Além disso, se a teoria deles sobre carne e TMAO estivesse correta (o que não está), então o peixe deveria estar muito mais fortemente associado ao risco de ASCVD, porque o peixe naturalmente contém grandes quantidades de TMAO, enquanto a carnitina na carne deve primeiro ser convertida em TMAO no intestino por bactérias intestinais. No entanto, este novo estudo não encontrou associação entre peixes e ASCVD:

“Ingestão de carne processada associada a uma tendência não significativa de maior ASCVD (1,11 [0,98-1,25]); a ingestão de peixes, aves e ovos não foi significativamente associada. [minha ênfase]”

Cientistas de pesca noruegueses, com razão, questionaram esse argumento ilógico de “peixe contém muito TMAO, mas não tenha medo de peixe, tenha medo de carne vermelha” em mais de uma refutação científica, incluindo esta:

"Microbial Trimethylamine-N-Oxide as a Disease Marker: Something Fishy?" que conclui "Suspeitamos que a história do TMAO pode ser uma história de pescador."

Sem dúvida…

Os estudos de epidemiologia da nutrição continuarão a poluir os mares tempestuosos da ciência da nutrição, a menos e até que os editores de revistas acadêmicas decidam rejeitá-los categoricamente como não científicos e não publicáveis. Deve ser considerado uma má prática científica submeter o público a essas hipóteses epidemiológicas e isentas de dados sobre alimentação e saúde humana.

Notas:

A Cleveland Clinic começou a estudar a relação potencial entre carne vermelha, carnitina, TMAO e doenças cardíacas em 2013. Se você estiver curioso para saber mais, pode ler minha explicação e crítica desse estudo complicado aqui: "Carnitine from Red Carne Causa Doença Cardíaca?.” (Devo admitir que me diverti um pouco com isso).

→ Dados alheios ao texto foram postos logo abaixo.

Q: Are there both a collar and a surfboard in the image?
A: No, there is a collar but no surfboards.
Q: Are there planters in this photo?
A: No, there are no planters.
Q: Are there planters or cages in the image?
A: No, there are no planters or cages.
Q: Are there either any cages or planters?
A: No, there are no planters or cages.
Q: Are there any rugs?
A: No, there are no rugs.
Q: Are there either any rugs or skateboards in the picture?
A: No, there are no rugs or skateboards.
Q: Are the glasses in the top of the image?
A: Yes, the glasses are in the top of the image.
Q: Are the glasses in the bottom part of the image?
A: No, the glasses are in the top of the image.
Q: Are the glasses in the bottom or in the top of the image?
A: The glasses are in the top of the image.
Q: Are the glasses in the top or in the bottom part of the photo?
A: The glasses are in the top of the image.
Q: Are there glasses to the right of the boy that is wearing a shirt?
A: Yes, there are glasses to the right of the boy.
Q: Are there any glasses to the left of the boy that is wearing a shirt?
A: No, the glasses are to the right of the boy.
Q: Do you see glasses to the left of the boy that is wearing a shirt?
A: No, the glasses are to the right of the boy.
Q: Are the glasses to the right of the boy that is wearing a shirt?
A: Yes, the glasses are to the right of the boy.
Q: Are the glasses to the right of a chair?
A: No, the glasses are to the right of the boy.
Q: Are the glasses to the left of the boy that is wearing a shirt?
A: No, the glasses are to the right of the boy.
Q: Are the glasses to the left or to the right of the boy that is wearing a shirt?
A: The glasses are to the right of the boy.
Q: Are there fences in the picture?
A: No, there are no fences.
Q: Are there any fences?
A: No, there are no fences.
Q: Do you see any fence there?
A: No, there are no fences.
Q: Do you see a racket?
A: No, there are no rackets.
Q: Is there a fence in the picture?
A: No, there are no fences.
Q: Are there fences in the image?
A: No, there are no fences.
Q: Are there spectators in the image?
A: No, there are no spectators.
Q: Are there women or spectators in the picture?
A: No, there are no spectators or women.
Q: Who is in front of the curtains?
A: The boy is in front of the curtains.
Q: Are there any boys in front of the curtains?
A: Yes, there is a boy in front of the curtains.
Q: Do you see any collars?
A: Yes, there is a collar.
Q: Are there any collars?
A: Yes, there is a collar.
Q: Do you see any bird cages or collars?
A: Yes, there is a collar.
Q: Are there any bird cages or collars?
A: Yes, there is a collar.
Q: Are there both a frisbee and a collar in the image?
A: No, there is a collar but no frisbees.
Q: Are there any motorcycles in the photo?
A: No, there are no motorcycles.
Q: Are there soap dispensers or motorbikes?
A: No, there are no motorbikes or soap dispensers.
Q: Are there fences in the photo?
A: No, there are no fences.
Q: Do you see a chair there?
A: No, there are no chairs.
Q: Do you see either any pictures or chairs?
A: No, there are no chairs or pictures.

Se a epidemiologia nutricional lhe interessa, meu próximo livro Change Your Diet, Change Your Mind (2023) dedicará um capítulo inteiro ao tópico. Isso é necessário porque, para chegar a uma definição útil do que é uma dieta saudável para o cérebro, devemos primeiro despir e descartar todo o campo da epidemiologia nutricional. Como a maior parte do que fomos levados a acreditar sobre alimentação e saúde humana provém dessa metodologia profundamente falha, o caminho para a verdade sobre quais alimentos nos mantêm saudáveis ​​deve começar do zero.